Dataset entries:
* * * *

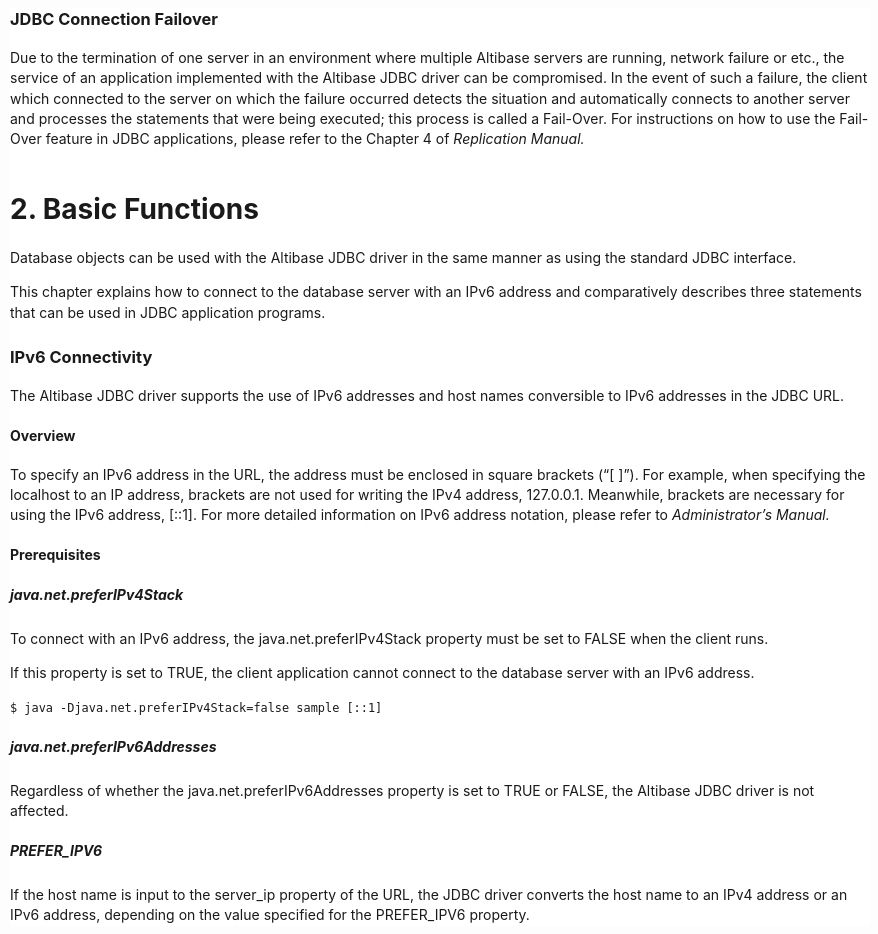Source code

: 

### JDBC Connection Failover

Due to the termination of one server in an environment where multiple Altibase servers are running, network failure or etc., the service of an application implemented with the Altibase JDBC driver can be compromised. In the event of such a failure, the client which connected to the server on which the failure occurred detects the situation and automatically connects to another server and processes the statements that were being executed; this process is called a Fail-Over. For instructions on how to use the Fail-Over feature in JDBC applications, please refer to the Chapter 4  of *Replication Manual.*

# 2. Basic Functions

Database objects can be used with the Altibase JDBC driver in the same manner as using the standard JDBC interface. 

This chapter explains how to connect to the database server with an IPv6 address and comparatively describes three statements that can be used in JDBC application programs. 

### IPv6 Connectivity

The Altibase JDBC driver supports the use of IPv6 addresses and host names conversible to IPv6 addresses in the JDBC URL.

#### Overview

To specify an IPv6 address in the URL, the address must be enclosed in square brackets (“[ ]”). For example, when specifying the localhost to an IP address, brackets are not used for writing the IPv4 address, 127.0.0.1. Meanwhile, brackets are necessary for using the IPv6 address, [::1]. For more detailed information on IPv6 address notation, please refer to *Administrator’s Manual.*

#### Prerequisites 

##### java.net.preferIPv4Stack

To connect with an IPv6 address, the java.net.preferIPv4Stack property must be set to FALSE when the client runs. 

If this property is set to TRUE, the client application cannot connect to the database server with an IPv6 address.

```
$ java -Djava.net.preferIPv4Stack=false sample [::1]
```

##### java.net.preferIPv6Addresses

Regardless of whether the java.net.preferIPv6Addresses property is set to TRUE or FALSE, the Altibase JDBC driver is not affected.

##### PREFER_IPV6

If the host name is input to the server_ip property of the URL, the JDBC driver converts the host name to an IPv4 address or an IPv6 address, depending on the value specified for the PREFER_IPV6 property.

* * * *

**Task directions**
Tell how many lines above contain the word "with". Give the number alone.

**Reply to the task**
5